START Given passage

By Rex HoggardJuly 20, 2018, 7:34 pm

CARNOUSTIE, Scotland – Pat Perez’s major record is infinitely forgettable. In 24 Grand Slam starts he has exactly one top-10 finish, more than a decade ago at the PGA Championship.

“Terrible,” Perez said when asked to sum up his major career. “I won sixth [place]. Didn't even break top 5.”

It’s strange, however, that his status atop The Open leaderboard through two rounds doesn’t seem out of character. The 42-year-old admits he doesn’t hit it long enough to contend at most major stops and also concedes he doesn’t exactly have a wealth of knowledge when it comes to the game’s biggest events, but something about The Open works for him.


Full-field scores from the 147th Open Championship

Full coverage of the 147th Open Championship


“I didn't like it the first time I came over. When I went to St. Andrews in '05, I didn't like it because it was cold and terrible and this and that,” he said. “Over the years, I've really learned to like to come over here. Plus the fans are so awesome here. They know a good shot. They don't laugh at you if you hit a bad shot.”

Perez gave the fans plenty to cheer on Friday at Carnoustie, playing 17 flawless holes to move into a share of the lead before a closing bogey dropped him into a tie for third place after a second-round 68.

For Perez, links golf is the great equalizer that mitigates the advantages some of the younger, more powerful players have and it brings out the best in him.

“It's hard enough that I don't feel like I have to hit perfect shots. That's the best,” he said. “Greens, you can kind of miss a shot, and it won't run off and go off the green 40 yards. You're still kind of on the green. You can have a 60-footer and actually think about making it because of the speed.”

END Given passage
START Data excerpts

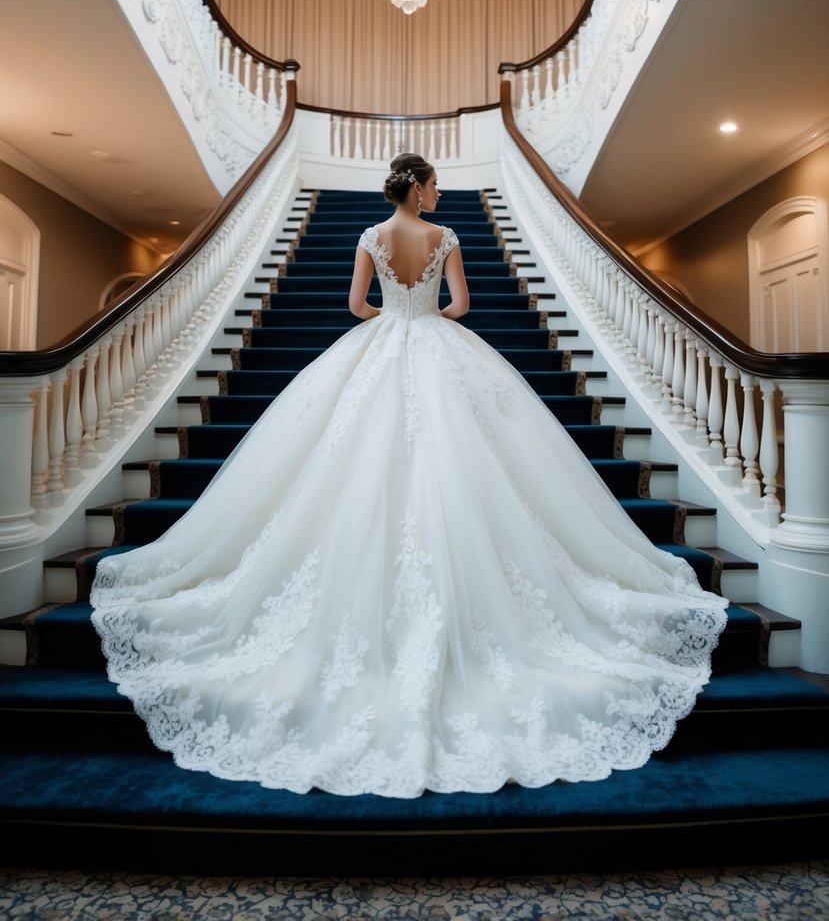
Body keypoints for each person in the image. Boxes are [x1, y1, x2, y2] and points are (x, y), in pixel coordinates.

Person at [90, 153, 728, 798]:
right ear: (418, 188)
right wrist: (426, 323)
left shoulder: (370, 236)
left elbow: (354, 304)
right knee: (471, 459)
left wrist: (390, 323)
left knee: (345, 457)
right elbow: (462, 304)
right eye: (435, 183)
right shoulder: (445, 237)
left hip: (380, 345)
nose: (440, 192)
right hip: (436, 345)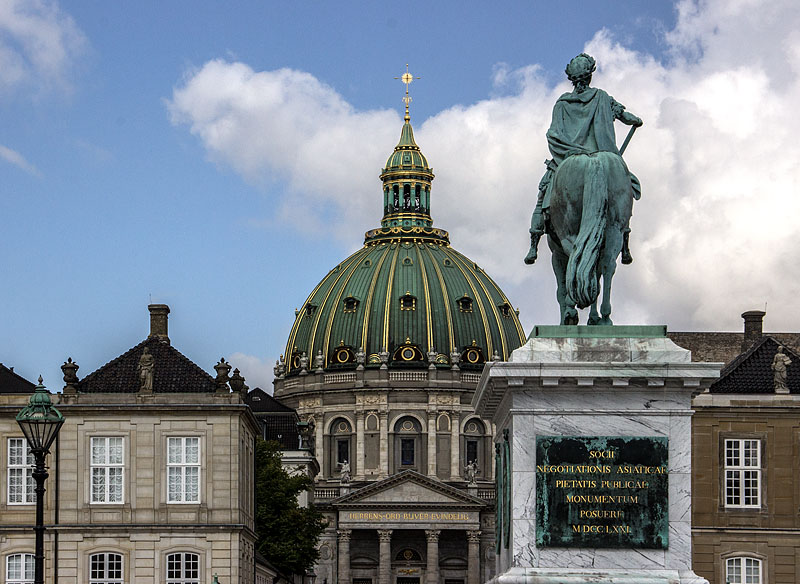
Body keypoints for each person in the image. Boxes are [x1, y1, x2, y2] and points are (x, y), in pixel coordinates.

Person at [525, 53, 642, 265]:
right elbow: (627, 117)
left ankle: (534, 243)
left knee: (542, 196)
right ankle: (624, 243)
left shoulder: (562, 103)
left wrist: (570, 150)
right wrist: (636, 120)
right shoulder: (602, 97)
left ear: (572, 80)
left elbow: (553, 134)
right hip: (602, 154)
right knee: (626, 187)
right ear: (590, 77)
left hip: (568, 156)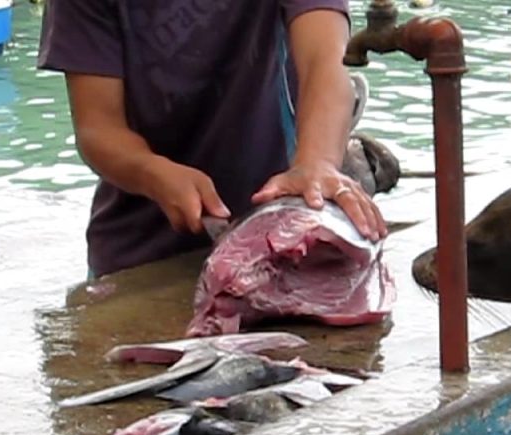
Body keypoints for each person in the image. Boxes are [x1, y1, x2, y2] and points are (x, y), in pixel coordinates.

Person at [36, 0, 388, 279]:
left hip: (286, 244)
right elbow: (98, 129)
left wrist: (318, 163)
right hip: (140, 258)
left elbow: (325, 63)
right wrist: (155, 173)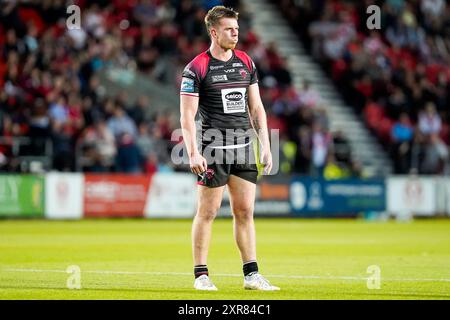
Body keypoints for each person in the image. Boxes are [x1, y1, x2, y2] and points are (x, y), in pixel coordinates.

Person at [179, 6, 279, 291]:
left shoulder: (246, 61)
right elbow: (187, 116)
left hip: (244, 147)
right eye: (229, 29)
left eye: (236, 28)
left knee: (245, 212)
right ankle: (201, 275)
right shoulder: (196, 67)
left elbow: (256, 107)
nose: (236, 32)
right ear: (214, 32)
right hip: (213, 150)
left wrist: (266, 146)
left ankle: (251, 275)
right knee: (207, 212)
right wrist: (193, 152)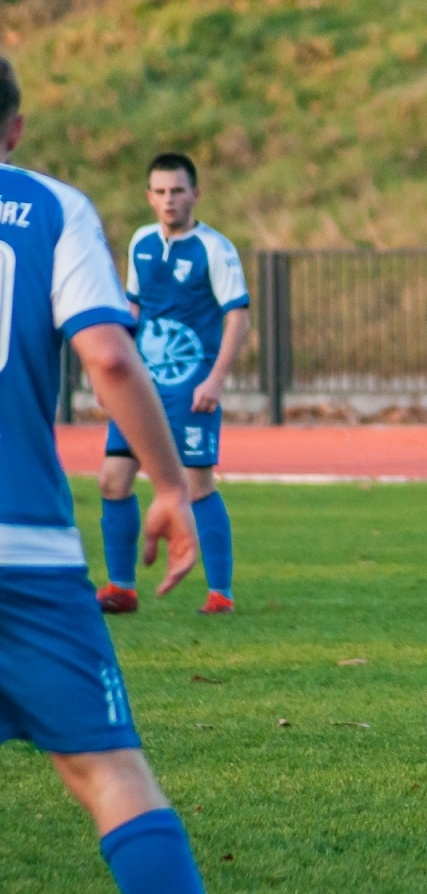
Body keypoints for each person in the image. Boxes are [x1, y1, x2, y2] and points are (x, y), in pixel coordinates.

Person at [0, 59, 338, 894]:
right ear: (13, 127)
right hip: (22, 551)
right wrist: (174, 486)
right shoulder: (52, 210)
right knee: (111, 772)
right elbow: (108, 355)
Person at [96, 152, 250, 616]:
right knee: (112, 480)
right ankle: (121, 588)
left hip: (190, 389)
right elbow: (134, 311)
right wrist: (113, 376)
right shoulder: (141, 243)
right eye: (160, 192)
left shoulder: (214, 249)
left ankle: (220, 592)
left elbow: (238, 318)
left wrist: (215, 380)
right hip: (141, 386)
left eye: (178, 191)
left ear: (195, 195)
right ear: (149, 197)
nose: (169, 200)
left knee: (197, 485)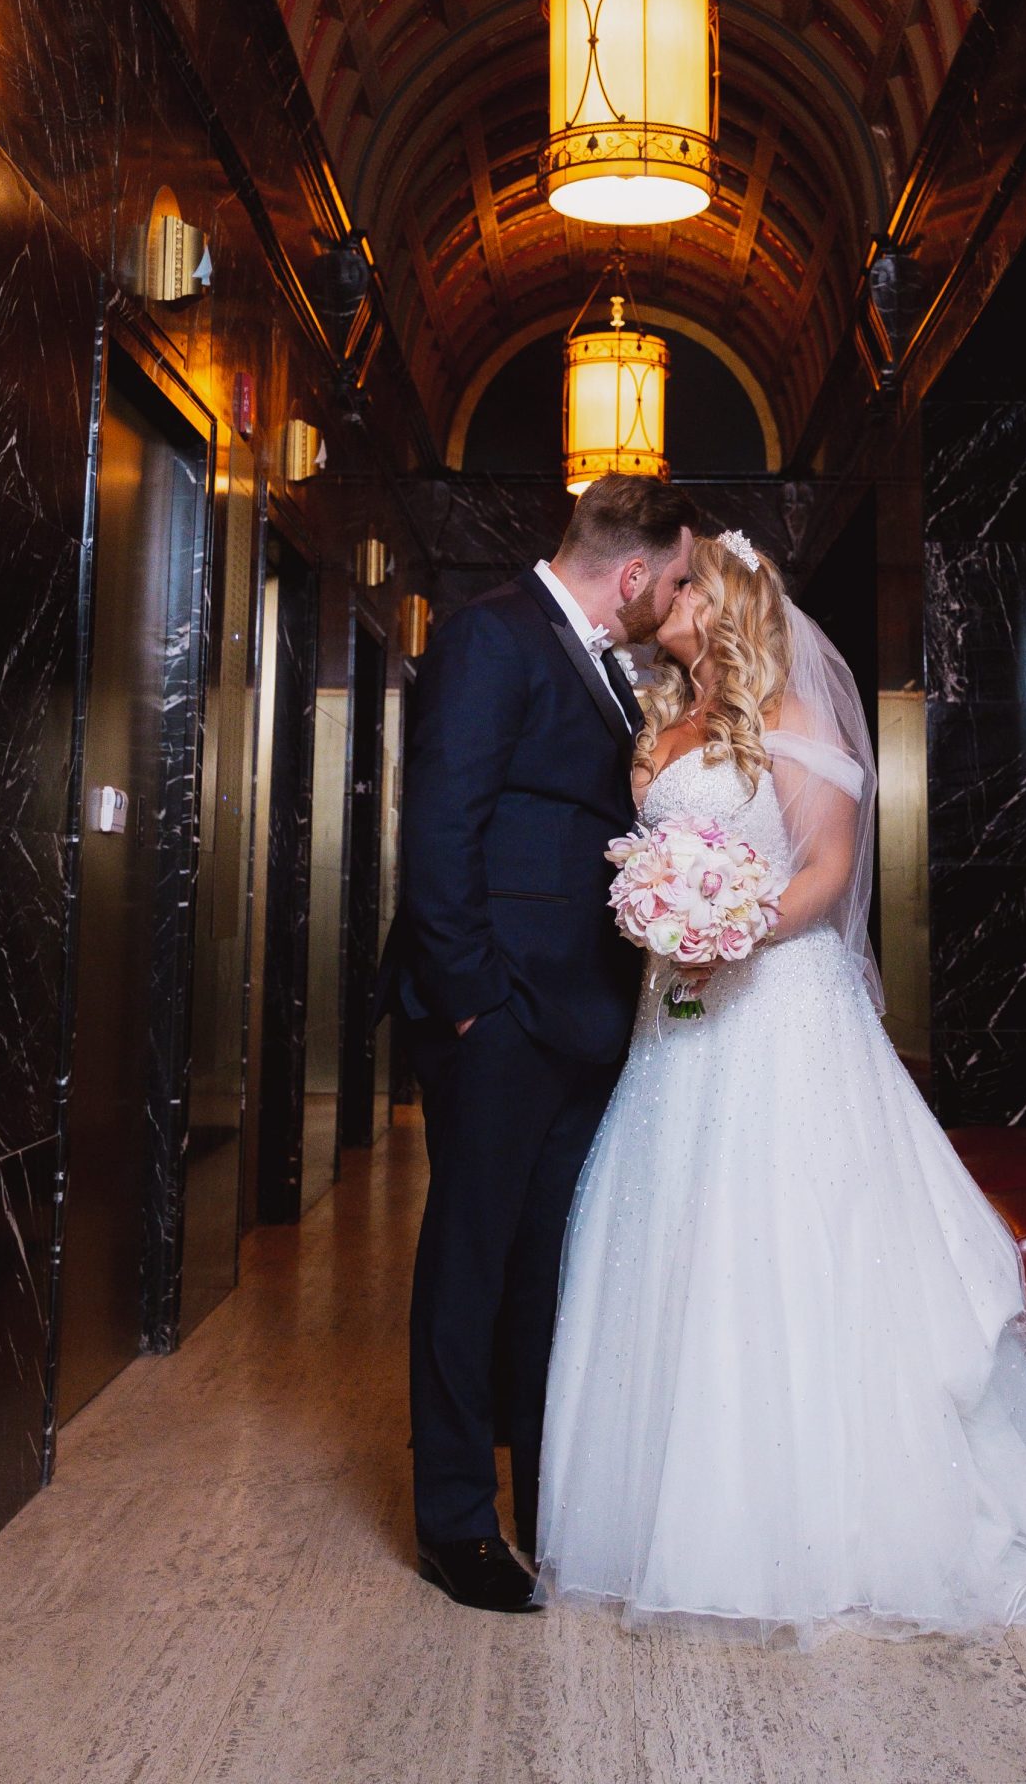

END Data excerpts

According to the article on Pat Perez at Carnoustie, how many top-10 finishes does he have in his 24 Grand Slam starts?

Exactly one, more than a decade ago at the PGA Championship.